[Start of section]

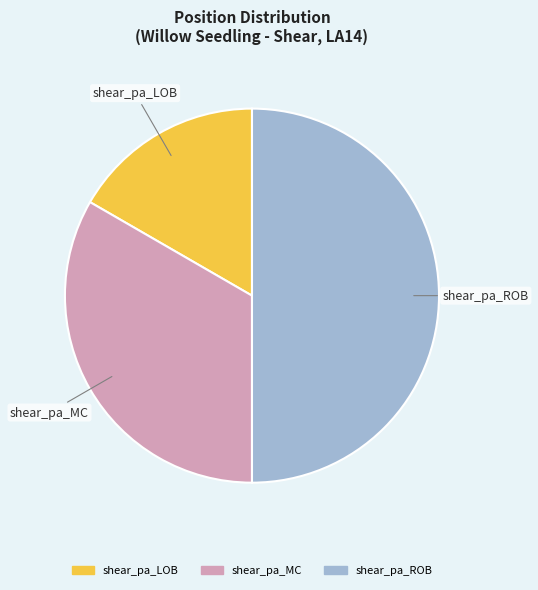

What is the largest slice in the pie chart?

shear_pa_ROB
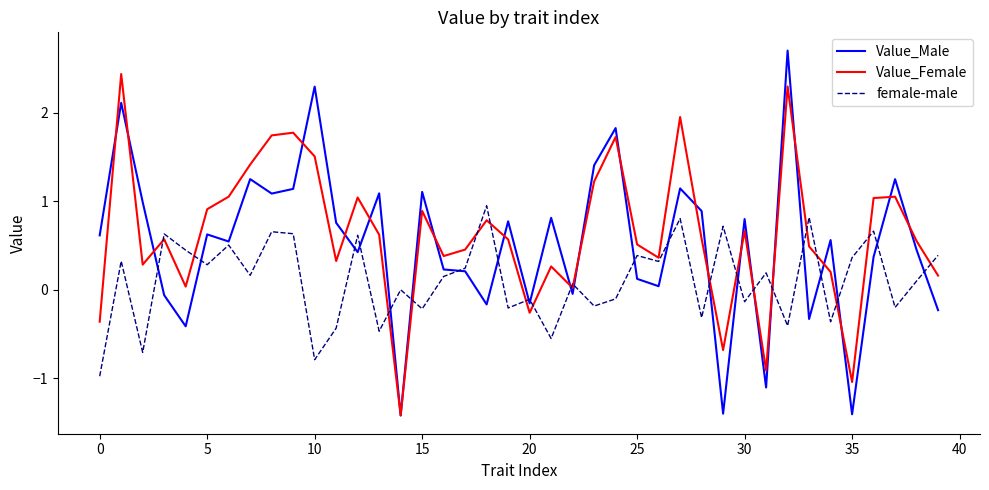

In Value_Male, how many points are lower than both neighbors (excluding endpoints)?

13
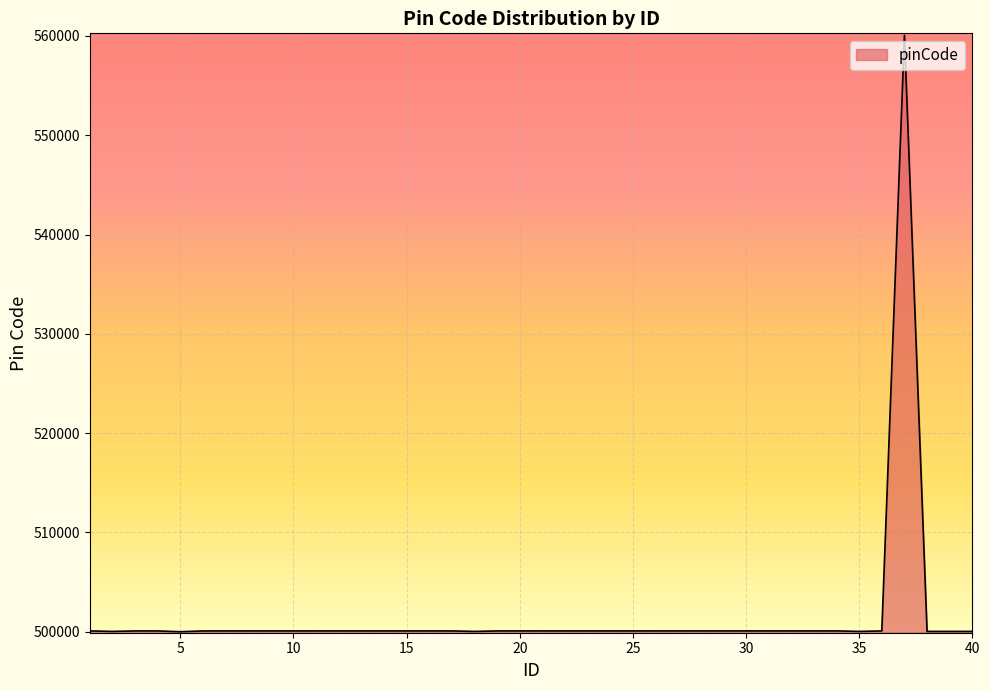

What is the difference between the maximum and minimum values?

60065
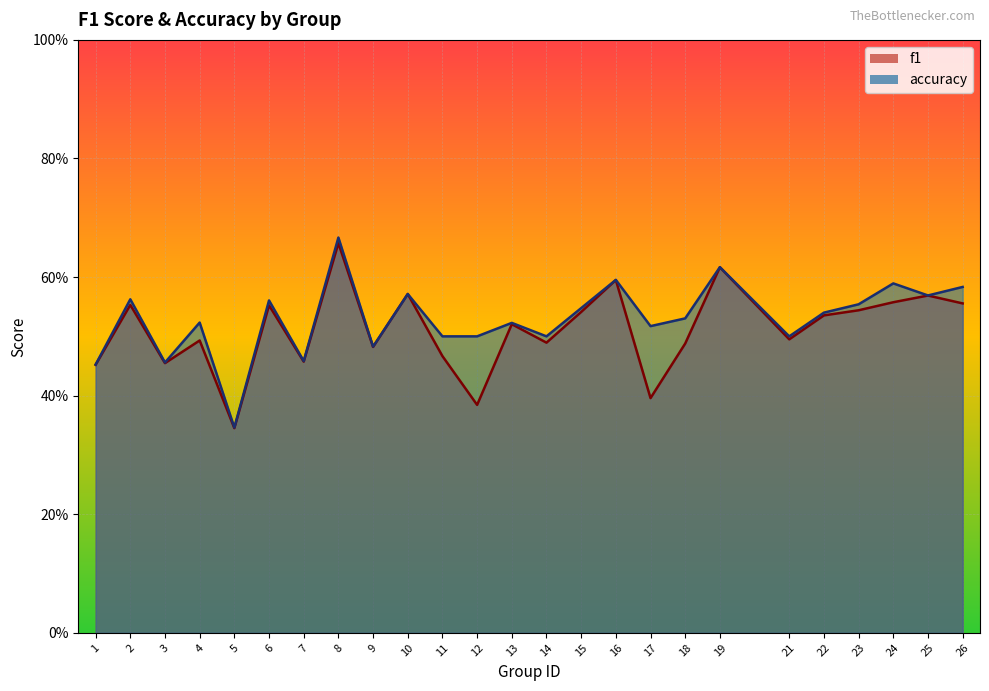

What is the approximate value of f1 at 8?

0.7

[End of section]

*Work instruction*
Write out the entries above word for word, from the line containing "What is the difference" through the end of the entries, and leave the pictures out.

*Your solution*
What is the difference between the maximum and minimum values?

60065

What is the approximate value of f1 at 8?

0.7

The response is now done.